Film Review of The Menu. Picture: ON FILE

By Seth Lukas Hynes

This week, Seth Lukas Hynes reviews The Menu, Starring Anya Taylor-Joy, Nicholas Hoult and Ralph Fiennes.

Rated MA15+

4.5/5

The Menu is a gastronomically satisfying dark comedy horror film.

A young couple, Margot (Anya Taylor-Joy) and Tyler (Nicholas Hoult), attend a lavish dinner at the exclusive Hawthorne island restaurant, but their culinary experience soon turns sinister.

The Menu threads the needle as all great dark comedies must: it’s tense and disturbing yet raucously funny. It’s also rare to find a satire that sticks so thoroughly to its thesis and infuses its main characters with such nuance.

The sumptuous cinematography revels in the beauty of food, while the witty dialogue and snarky title cards skewer the pretentiousness of posh tasting menus and elitist food culture. Ralph Fiennes is commanding and subtly menacing as Julian Slowik, the owner of the Hawthorne; Taylor-Joy conveys grace and resolve as Margot, and Hoult plays a hilarious straight-man, with Tyler as a fawning fanboy oblivious to the stress and violence around him.

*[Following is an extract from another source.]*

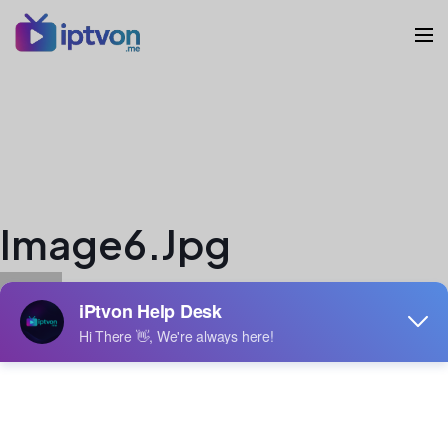
Image6.jpg
veron
Author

The other diners are simple but well-defined, and as the tension tightens and Julian’s sadism ramps up, you feel sympathy for the guests even as you laugh at their poetic torments.

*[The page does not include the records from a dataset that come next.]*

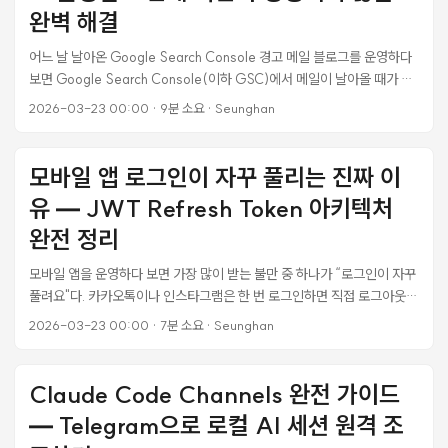
만, Unity는 하나의 기능을 구현하는 패턴이 너무 다양하다.
완벽 해결
MonoBehaviour 싱글톤, ScriptableObject 이벤트, 의존성 주입,
어느 날 날아온 Google Search Console 경고 메일 블로그를 운영하다
ECS — AI가 프로젝트에서 어떤 패턴을 쓰는지 먼저 파악해야 코드를 짤
보면 Google Search Console(이하 GSC)에서 메일이 날아올 때가 있
수 있다. 이건 느리다. ...
다. 대부분은 “색인 생성이 완료되었습니다” 같은 좋은 소식이지만, 이번
2026-03-23 00:00
·
9분 소요
·
Seunghan
에는 달랐다. 크롤링됨 - 현재 색인이 생성되지 않음 유효성 검사 상태: 실
패함 영향을 받은 페이지: 14개 14개 페이지가 Google에 의해 크롤링은
되었지만, 검색 결과에는 나타나지 않는 상태였다. 이전에 유효성 검사를
모바일 앱 로그인이 자꾸 풀리는 진짜 이
요청했지만 실패로 돌아왔다. 무엇이 문제인지, 어떻게 해결했는지 기록한
유 — JWT Refresh Token 아키텍처
다. ‘크롤링됨 - 현재 색인이 생성되지 않음’이란? Google의 페이지 색인
생성 과정은 크게 3단계로 나뉜다: ...
완전 정리
모바일 앱을 운영하다 보면 가장 많이 받는 불만 중 하나가 “로그인이 자꾸
풀려요"다. 카카오톡이나 인스타그램은 한 번 로그인하면 직접 로그아웃하
기 전까지 영원히 유지되는데, 내 앱은 왜 하루만 지나면 다시 로그인하라
2026-03-23 00:00
·
7분 소요
·
Seunghan
고 하는 걸까? 이 글은 Flutter 앱 + Rails 8 API 환경에서 로그인 세션이
반복적으로 풀리는 문제를 추적하고 해결한 과정을 기록한다. 단순히
“TTL을 늘려라"가 아니라, JWT 인증 시스템의 구조적 문제를 하나씩 찾
Claude Code Channels 완전 가이드
아가는 과정이다. 증상: 1시간마다 로그인이 풀림 앱을 백그라운드에 두었
— Telegram으로 로컬 AI 세션 원격 조
다가 1시간 후에 열면 로그인 화면으로 돌아간다. 사용 중에는 문제가 없는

Margot stands out as the most down-to-earth diner, unmoved by Julian’s showy dishes, and she and Julian form an unlikely connection as servers disillusioned with their art. I won’t give anything away, but the climax is a superb example of having your cake and eating it too, celebrating simple, satisfying food while bringing Julian’s mission of food as narrative and expression to an explosive conclusion.

I wonder if The Menu was partially inspired by a 2021 article by Geraldine DeRuiter, which recounts a bizarre tasting menu experience in Italy that left DeRuiter and her friends bemused, unsettled and starving.

The Menu is a fulfilling meal of clever, visually stunning dark comedy, and is playing in most Victorian cinemas.